Question

Picture will give explanation. I got the answer wrong and im not sure how..

Answer 1

gimme a sec i gotta post the pic

Answer 2

what grade?

Answer 3

calculus 2

Answer 4

taylor series expansion

Answer 5

cant help sorry

Answer 6

@jtvatsim

Answer 7

Looks good, your line when you write "substitute x^2 for x" contains an error - you shouldn't have x^5 and x^6 where they are right now. But your final answer looks correct.

Answer 8

Ok i think i started to understand some parts of it but im still sort of lost

Answer 9

which parts have you confused?

Answer 10

no i checked the book and the answer was wrong.

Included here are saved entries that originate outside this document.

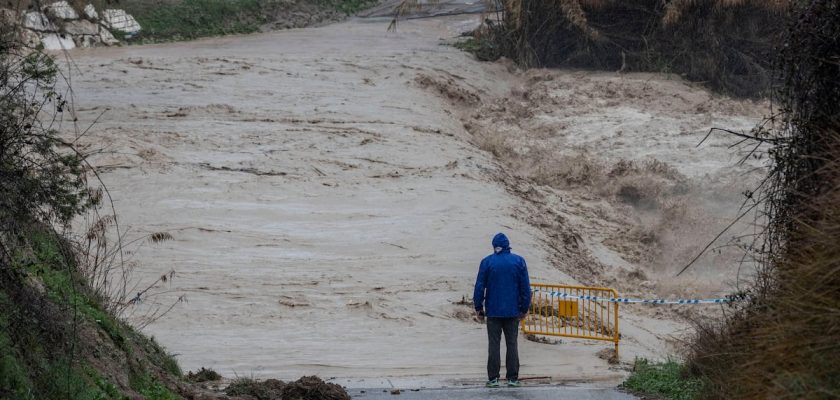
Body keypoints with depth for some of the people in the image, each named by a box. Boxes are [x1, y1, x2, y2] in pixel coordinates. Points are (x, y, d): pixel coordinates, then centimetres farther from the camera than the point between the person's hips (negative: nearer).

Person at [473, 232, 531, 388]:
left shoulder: (487, 262, -3)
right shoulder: (519, 261, 0)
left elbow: (479, 287, -3)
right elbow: (525, 287, 1)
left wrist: (478, 308, 6)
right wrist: (524, 308, 8)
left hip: (493, 311, -1)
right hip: (513, 311, 1)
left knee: (494, 344, 3)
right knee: (512, 344, 6)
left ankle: (493, 378, 1)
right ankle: (513, 378, 4)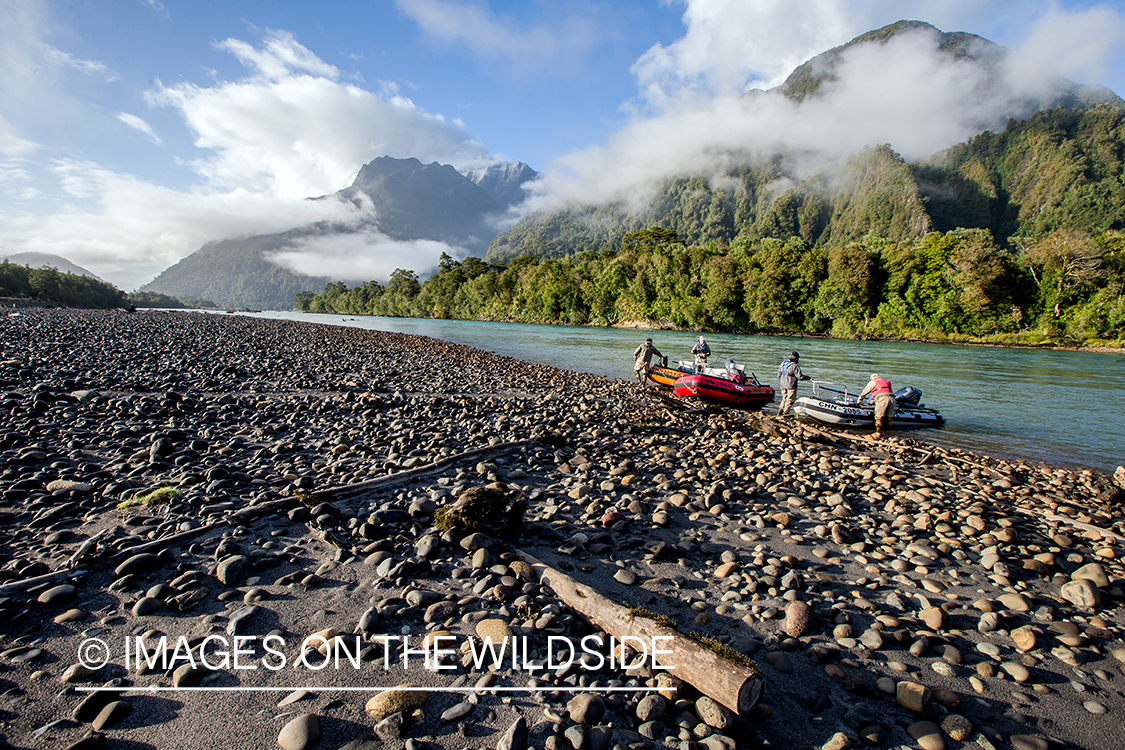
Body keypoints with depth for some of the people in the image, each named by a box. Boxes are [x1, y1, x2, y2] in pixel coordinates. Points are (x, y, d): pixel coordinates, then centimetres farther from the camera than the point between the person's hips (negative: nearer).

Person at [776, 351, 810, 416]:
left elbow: (779, 374, 12)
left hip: (783, 385, 7)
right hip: (791, 386, -7)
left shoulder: (782, 363, 5)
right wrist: (809, 378, -3)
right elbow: (800, 377, -16)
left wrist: (779, 382, 23)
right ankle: (785, 414, 10)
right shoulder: (795, 366, -19)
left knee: (784, 398, 20)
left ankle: (779, 413, 21)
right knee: (790, 400, 6)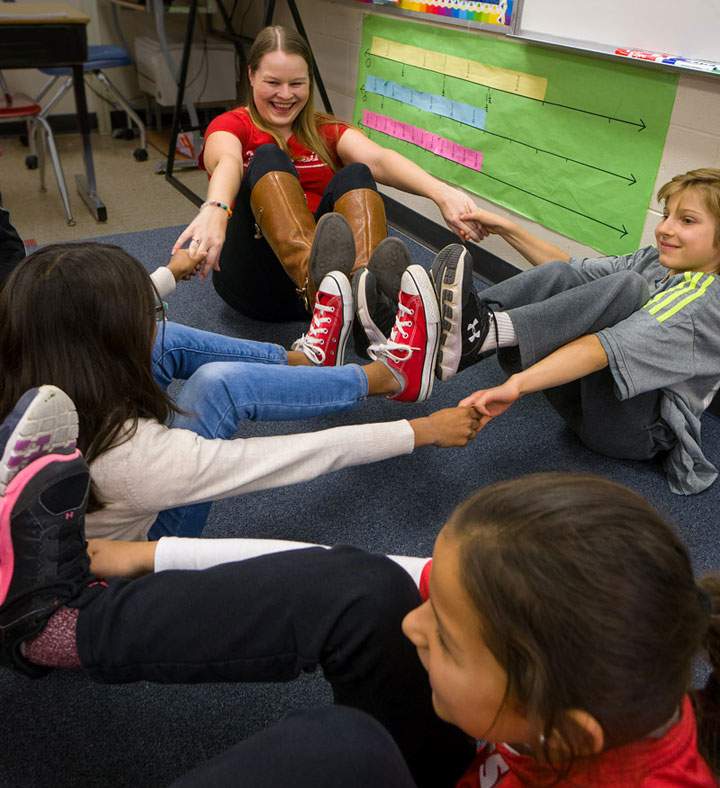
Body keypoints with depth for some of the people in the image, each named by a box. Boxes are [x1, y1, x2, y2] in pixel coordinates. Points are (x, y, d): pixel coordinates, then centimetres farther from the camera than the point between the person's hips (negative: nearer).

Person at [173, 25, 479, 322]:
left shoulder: (327, 132, 14)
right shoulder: (230, 126, 7)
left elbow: (379, 160, -9)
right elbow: (227, 163, -19)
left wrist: (440, 192, -28)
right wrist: (215, 208, -42)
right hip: (254, 280, -2)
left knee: (355, 174, -20)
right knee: (268, 159, -22)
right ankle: (316, 276, -52)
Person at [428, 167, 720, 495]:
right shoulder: (654, 260, 8)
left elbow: (616, 346, -32)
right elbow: (569, 270, 15)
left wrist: (518, 384, -42)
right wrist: (507, 229, 3)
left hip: (635, 428, -7)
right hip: (582, 397, 7)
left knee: (628, 287, -28)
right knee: (559, 275, -9)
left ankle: (485, 332, -38)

I think i started my mistake by doing the integration of (1-x)^-1

Answer 11

because by chain rule it would have made the lnx negative and i didnt include that

Answer 12

id say the part i really dont get is the maclauren series of ln(1+x)

Answer 13

OK, as far as why it equals the expansion?

Answer 14

as far as why the expansion is how it is i think is what i mean to say. because shouldnt it just be the integral of (1+x)^-1?

Answer 15

and thats like x^n

Answer 16

which would make the integral of x^n equal to (1/n+1)(x^n+1)

Answer 17

but they just have n on the bottom not n+1

Answer 18

this is the answer

Answer 19

OK, I see what you mean. let me work something out real quick.

Answer 20

Still there?

Answer 21

yeah, sorry, had to step away from the computer for a minute

Answer 22

I'm starting to work out the derivation, but now I'm getting confused to! ;)

Answer 23

OK, so here is how we derive the Maclaurin series for ln|1 + x|

Answer 24

Yeah its frikken tough and I have my final next wednesday

Answer 25

f(x) = ln|1+x|
f'(x) = 1/(1+x) = 1/(1-[-x])

But we know that 1/(1-x) = 1 + x + x^2 + ...
So, 1/(1-[-x]) = 1 + (-x) + (-x)^2 + (-x)^3 + ... = 1 - x + x^2 - x^3 ...

Answer 26

yeah thats what i was thinking

Answer 27

Good, so then
f'(x) = 1 - x + x^2 - x^3 ...
implies that
f(x) = x - x^2/2 + x^3/3 - x^4/4 ...

OR

ln|1 + x| = x - x^2/2 + x^3/3 - x^4/4 ...

Answer 28

yeah i think im following you

Answer 29

In other words
\[\ln|1+x| = \sum_{n=1}^\infty \frac{(-1)^{n+1} x^n}{n}\]
although you could write this using n+1 if you prefer... like this

Answer 30

oh so it starts at 1?

Answer 31

wait yeah do the n+1 one

Answer 32

\[\ln|1+x| = \sum_{n=0}^\infty \frac{(-1)^n x^{n+1}}{n+1}\]

Answer 33

flutter YES

Answer 34

lol, these are equivalent series.

Answer 35

Ok yeah thats what i had from the beginning and then plugged in the x^2 to get (1/n+1)x^(2n+2)

Answer 36

ok then i guess thats where i was getting screwed because i didnt know they were equivalent and because the book had it the other way i just figured i was wrong

Answer 37

yep, you knew what you were doing, but you didn't know that you knew it... something like that. :)

Answer 38

i like cant thank you enough honestly

Answer 39

i was panicking like crazy thinking that everything i knew was wrong and that i was screwed

Answer 40

no worries, glad to save your view of the world... just don't divide by 0. :)

Answer 41

haha yeah wont be doing that. Thanks again

Answer 42

No probs Good luck!